In the short term, however, Phnom Penh’s drainage system is still suffering because waste collection and recycling services in the city cannot prevent the same issues faced by the older drains clogging by polythene bags.

Tourism is also potentially suffering, with all the discarded rubbish leaving a negative impression on visitors that Cambodia is a dirty place.

The government agrees that ways to reduce the use and misuse of plastic bags need to be found.

Providing reusable alternatives is one answer, but it is a not comprehensive one. “Lucky supermarkets have been selling reusable bags [for some time], however there is no noticeable change in the use of plastic bags by customers,” said Helene Tho, Marketing Manager at DFI Lucky.

Management at Pencil supermarket in Daun Penh district said they are planning to sell bags made from cloth to reduce the dependence on plastic, but said that foreigners would most likely be the biggest users.
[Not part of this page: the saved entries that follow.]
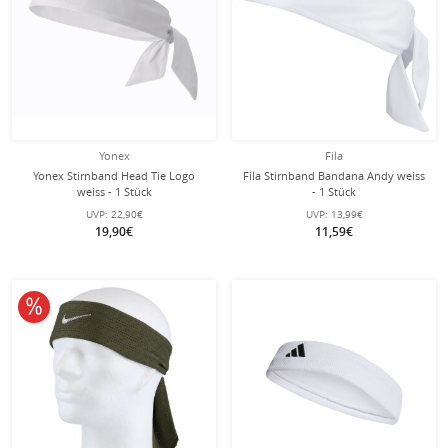
Yonex
Fila
Yonex Stirnband Head Tie Logo
Fila Stirnband Bandana Andy weiss
weiss - 1 Stück
- 1 Stück
UVP:
22,90€
UVP:
13,99€
19,90€
11,59€
10% reduziert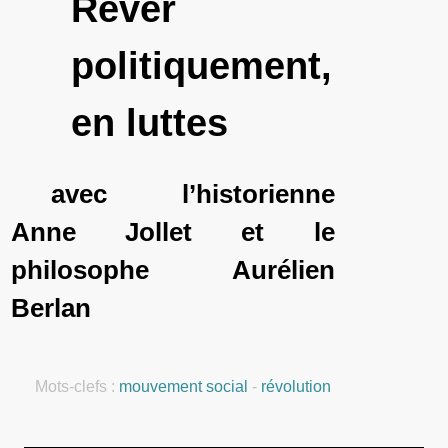
Rêver
politiquement,
en luttes
avec l’historienne
Anne Jollet et le
philosophe Aurélien
Berlan
Mots-clefs :
mouvement social
-
révolution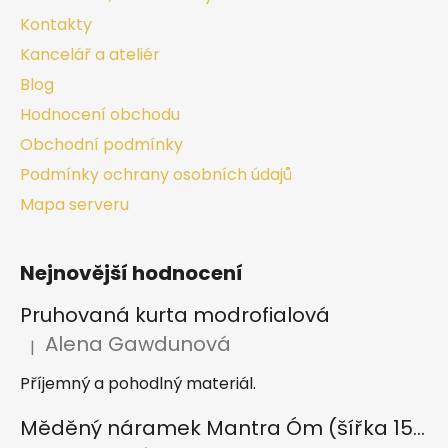
Kontakty
Kancelář a ateliér
Blog
Hodnocení obchodu
Obchodní podmínky
Podmínky ochrany osobních údajů
Mapa serveru
Nejnovější hodnocení
Pruhovaná kurta modrofialová
Alena Gawdunová
|
Hodnocení produktu je 5 z 5 hvězdiček.
Příjemný a pohodlný materiál.
Měděný náramek Mantra Óm (šířka 15 mm)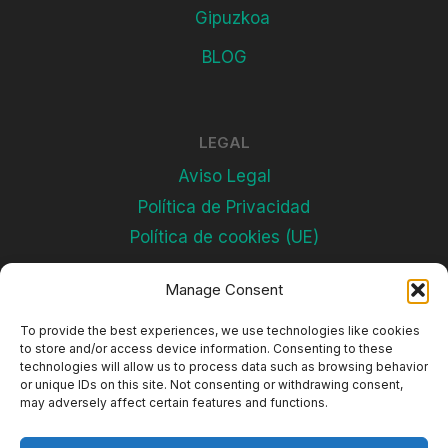
Gipuzkoa
BLOG
LEGAL
Aviso Legal
Política de Privacidad
Política de cookies (UE)
Manage Consent
Subscríbete
To provide the best experiences, we use technologies like cookies
to store and/or access device information. Consenting to these
technologies will allow us to process data such as browsing behavior
or unique IDs on this site. Not consenting or withdrawing consent,
may adversely affect certain features and functions.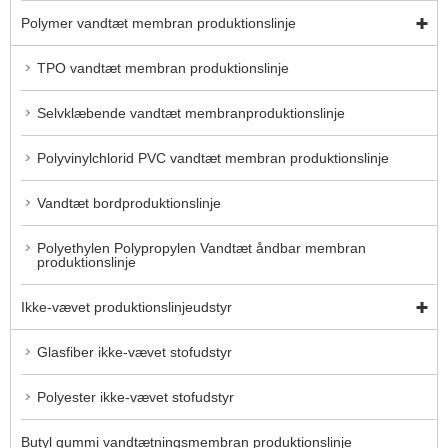
Polymer vandtæt membran produktionslinje
TPO vandtæt membran produktionslinje
Selvklæbende vandtæt membranproduktionslinje
Polyvinylchlorid PVC vandtæt membran produktionslinje
Vandtæt bordproduktionslinje
Polyethylen Polypropylen Vandtæt åndbar membran
produktionslinje
Ikke-vævet produktionslinjeudstyr
Glasfiber ikke-vævet stofudstyr
Polyester ikke-vævet stofudstyr
Butyl gummi vandtætningsmembran produktionslinje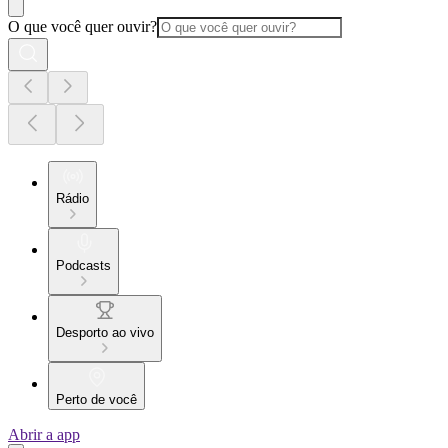
O que você quer ouvir?
Rádio
Podcasts
Desporto ao vivo
Perto de você
Abrir a app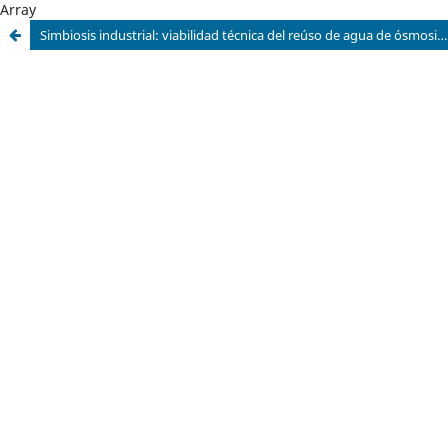
Array
Simbiosis industrial: viabilidad técnica del reúso de agua de ósmosis inversa en lavanderías del centro de México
Implementing a tax on plastic bags to encourage people to reuse is another answer. The Ministry of Environment is currently working with the Ministry of Tourism to get retailers to charge 500 riel for each plastic bag by 2015, according to Mr. Sam An at City Hall.

“It is only a plan so far, but hopefully this project will start by 2015,” he said.

Ireland, who pioneered the measure, has seen plastic bag usage drop by 93.5 percent since 2001, according to the Irish Department of the Environment.

Many environmental campaigners hark back to the recent past, when large green lotus leaves were used to carry goods before plastic bags were introduced, but Mr. Sam An insisted that lotus leaves are now consigned to history in Cambodia.

“We cannot use lotus leaves again because this is a backward step,” he said, adding that Phnom Penh and the Ministry of Tourism are looking for a partner to develop a new kind of bag that breaks down easier to replace the ones used now.

What is clear is that until a cheap and effective replacement material can be found to fit the same purpose, there is no single, easy solution to the problem.

“Now, people just throw away. But people need time, and over time as awareness is raised, people’s attitudes will change,” said Uch Rithy, executive director of the Cambodian Education and Waste Management Organization, an NGO that cooperates with local authorities to tackle the country’s waste problem.

“But there are many factors that need to come together to make the situation better—law enforcement, legislation and peer-to-peer awareness.”

While these things take time, JICA is wasting none as it seeks an immediate solution to the flooding that is still affecting Phnom Penh.

“We have [given] four vehicles to City Hall and conducted…training to use the vehicles so that they can clean the sludge accumulated in the drainage system,” Ms. Solady said.